Stored data entries:
§
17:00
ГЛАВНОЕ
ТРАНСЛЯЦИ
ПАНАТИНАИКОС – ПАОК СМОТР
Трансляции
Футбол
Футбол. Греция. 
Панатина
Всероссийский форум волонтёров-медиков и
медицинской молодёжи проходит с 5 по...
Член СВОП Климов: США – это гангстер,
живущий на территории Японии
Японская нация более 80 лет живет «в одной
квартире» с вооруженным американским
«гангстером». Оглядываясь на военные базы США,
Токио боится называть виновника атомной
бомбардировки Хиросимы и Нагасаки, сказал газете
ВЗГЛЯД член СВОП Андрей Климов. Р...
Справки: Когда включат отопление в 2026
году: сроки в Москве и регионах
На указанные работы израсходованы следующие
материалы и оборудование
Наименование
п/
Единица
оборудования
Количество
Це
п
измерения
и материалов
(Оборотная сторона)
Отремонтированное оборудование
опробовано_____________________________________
§
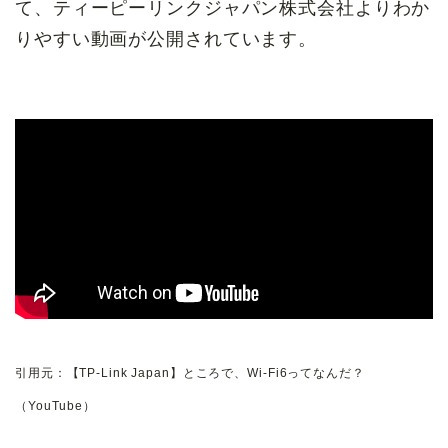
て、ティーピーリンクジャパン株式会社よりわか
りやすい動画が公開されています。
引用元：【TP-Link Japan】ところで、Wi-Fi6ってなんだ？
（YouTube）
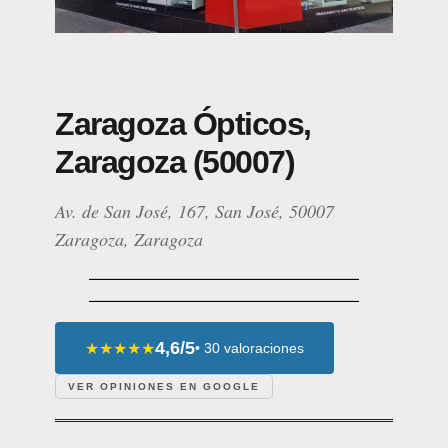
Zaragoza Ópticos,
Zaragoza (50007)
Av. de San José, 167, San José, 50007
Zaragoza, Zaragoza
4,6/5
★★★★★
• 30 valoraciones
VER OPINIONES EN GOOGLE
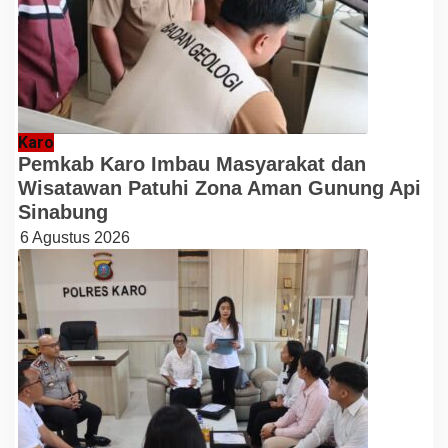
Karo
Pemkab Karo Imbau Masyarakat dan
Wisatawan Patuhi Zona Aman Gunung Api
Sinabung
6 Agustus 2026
§
Problem requirements:
Using the records above, copy every line that has the word "СВОП" in it.

Response below:
Член СВОП Климов: США – это гангстер,
ВЗГЛЯД член СВОП Андрей Климов. Р...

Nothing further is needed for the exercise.